───── TEXTO

A Solidão
A dupla de cineastas Cao Guimarães e Marcelo
Gomes realizou uma obra fascinante neste O
Homem das Multidões, sob o ponto de vista da aproximação de dois seres
humanos num contexto de solidão e melancolia na metrópole de Belo Horizonte. Os
diretores retratam um drama intimista com diferenças e afinidades que irão se
aproximando com o tempo, no contraste da lente de filmar que os mantêm sempre afastados
da realidade da cidade grande. O painel irá refletir os dois personagens centrais
próximos fisicamente e distantes no aspecto emocional e psicológico, abalados
pelas circunstâncias das respectivas presenças de um e de outro, onde se
confunde amor com amizade. Guimarães buscou inspiração no conto homônimo de
Edgar Allan Poe, para fechar a Trilogia
da Solidão, que iniciou com os documentários Alma do Osso (2004) e Andarilho
(2006).
O filme está bem alicerçado na estrutura dos protagonistas
Juvenal (Paulo André- de sóbria interpretação) e Margô (Silvia Lourenço) na
lógica da solidão, como bem explorado na singular película argentina Medianeras (2011), de Gustavo Taretto, onde
dois vizinhos solitários que não se conhecem, embora morem no mesmo prédio, mergulhados
no vazio existencial no mundo da era virtual e moderna. Há também a mesma
solidão que tenta aproximar dois vizinhos pelo impasse da construção de uma
janela, em outro longa argentino O Homem
ao Lado (2009), de Mariano Cohn e Gastón Duprat. Ou ainda no comovente Ela (2013), de Spike Jonze, quando a
relação amorosa explode de um homem por uma voz feminina computadorizada que
passa a ser sua namorada, aborda as atitudes de pessoas, que cada vez mais
estão fora do realismo do mundo, sem chão e sem perspectiva.
A trama tem de um lado Juvenal, um metroviário que está
sempre à procura de um foco no horizonte perdido, chega a dormir no controle da
cabine, sendo salvo pelo “homem morto”, um dispositivo que alerta para os
esquecidos para evitar acidentes. Tem a rotina de um frequentador contumaz de
lugares abarrotados por pessoas, ao andar repetidamente nos mesmos ambientes
como um autômato invisível na multidão sempre incomunicável. Do lado oposto tem
Margô, a colega que controla o fluxo dos vagões e que está de casamento
marcado, através de um fortuito romance na internet, convida o colega para ser
seu padrinho na cerimônia, na busca da felicidade plena embalada e referendada
pela trilha sonora.

──────────
───── DADOS DE ORIGEM

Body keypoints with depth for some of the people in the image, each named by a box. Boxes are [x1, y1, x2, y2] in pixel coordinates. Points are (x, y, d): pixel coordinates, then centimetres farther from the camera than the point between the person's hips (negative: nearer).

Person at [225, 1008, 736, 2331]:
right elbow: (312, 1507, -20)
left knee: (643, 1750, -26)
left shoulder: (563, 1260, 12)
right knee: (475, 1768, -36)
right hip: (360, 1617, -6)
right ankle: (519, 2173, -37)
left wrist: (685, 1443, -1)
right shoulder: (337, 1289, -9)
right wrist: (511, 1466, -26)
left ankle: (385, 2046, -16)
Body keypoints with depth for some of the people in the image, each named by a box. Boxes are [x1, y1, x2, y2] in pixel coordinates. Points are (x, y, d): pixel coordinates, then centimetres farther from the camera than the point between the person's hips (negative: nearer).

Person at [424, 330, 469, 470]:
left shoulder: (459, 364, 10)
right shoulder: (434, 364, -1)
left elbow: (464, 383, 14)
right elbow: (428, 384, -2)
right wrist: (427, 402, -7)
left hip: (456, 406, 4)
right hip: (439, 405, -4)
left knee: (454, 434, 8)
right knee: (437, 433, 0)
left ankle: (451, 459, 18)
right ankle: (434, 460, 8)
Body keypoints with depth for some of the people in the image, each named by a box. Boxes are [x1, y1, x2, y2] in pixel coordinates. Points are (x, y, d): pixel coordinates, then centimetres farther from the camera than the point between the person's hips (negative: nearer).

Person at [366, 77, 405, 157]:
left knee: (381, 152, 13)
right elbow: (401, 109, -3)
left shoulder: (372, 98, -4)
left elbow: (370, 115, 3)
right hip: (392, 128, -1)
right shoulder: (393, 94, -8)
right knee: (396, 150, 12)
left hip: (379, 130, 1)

──────────

▶ **TAREFA 1**: Segundo a resenha sobre O Homem das Multidões, por que Juvenal escapa de um acidente quando adormece no controle da cabine? Responda em uma a três frases.
▶ **TAREFA 2**: Na resenha sobre O Homem das Multidões, substitua "metroviário" por "maquinista" e reescreva o trecho que começa nas palavras "A trama tem" e vai até "pela trilha sonora.".
▶ **TAREFA 3**: Dê continuidade à resenha sobre O Homem das Multidões a partir do ponto em que ela para.

▶ **RESPOSTA 1**: Juvenal é salvo pelo “homem morto”, um dispositivo que alerta os esquecidos para evitar acidentes.

▶ **RESPOSTA 2**:
A trama tem de um lado Juvenal, um maquinista que está
sempre à procura de um foco no horizonte perdido, chega a dormir no controle da
cabine, sendo salvo pelo “homem morto”, um dispositivo que alerta para os
esquecidos para evitar acidentes. Tem a rotina de um frequentador contumaz de
lugares abarrotados por pessoas, ao andar repetidamente nos mesmos ambientes
como um autômato invisível na multidão sempre incomunicável. Do lado oposto tem
Margô, a colega que controla o fluxo dos vagões e que está de casamento
marcado, através de um fortuito romance na internet, convida o colega para ser
seu padrinho na cerimônia, na busca da felicidade plena embalada e referendada
pela trilha sonora.

▶ **RESPOSTA 3**:
O longa avança na narrativa, diante do convite do
apadrinhamento feito pela moça para o rapaz, sendo que a partir deste momento
único há uma aproximação pela amizade existente entre ambos, que parecem
assustados com a situação inusitada que abre uma fresta para um vínculo mais
profundo, que teima em
resistir. Não há ação, apenas o silêncio com os ruídos
externos que predominam os encontros, como bem enfatizado no excelente O Som ao Redor (2012), de Kleber
Mendonça Filho, ao mostrar o coronelismo e seu domínio territorial no bairro,
sem perder a poesia com sensibilidade sensorial dos sonhos convulsivos que
poderão ser realidade. O Homem das Multidões
cresce ainda mais no retrato fiel e instigante da solidão, como no estupendo Encontros e Desencontros (2003), de
Sofia Coppola, paralisante e arrebatador na abordagem de dois personagens
sozinhos o tempo todo, sofrendo com o fuso horário em Tóquio, não conseguem
dormir e se encontram por acaso, no bar de um hotel de luxo. Ou no inesquecível
episódio Shaking Tokio, dentro do
longa Tóquio (2008), do sul-coreano
Bong Joon-ho, num dos mais devastadores relatos de solidão humana, onde um jovem
está enclausurado em sua própria casa há mais de 10 anos, isolado do mundo e
das pessoas, exceto quando recebe o entregador de pizzas.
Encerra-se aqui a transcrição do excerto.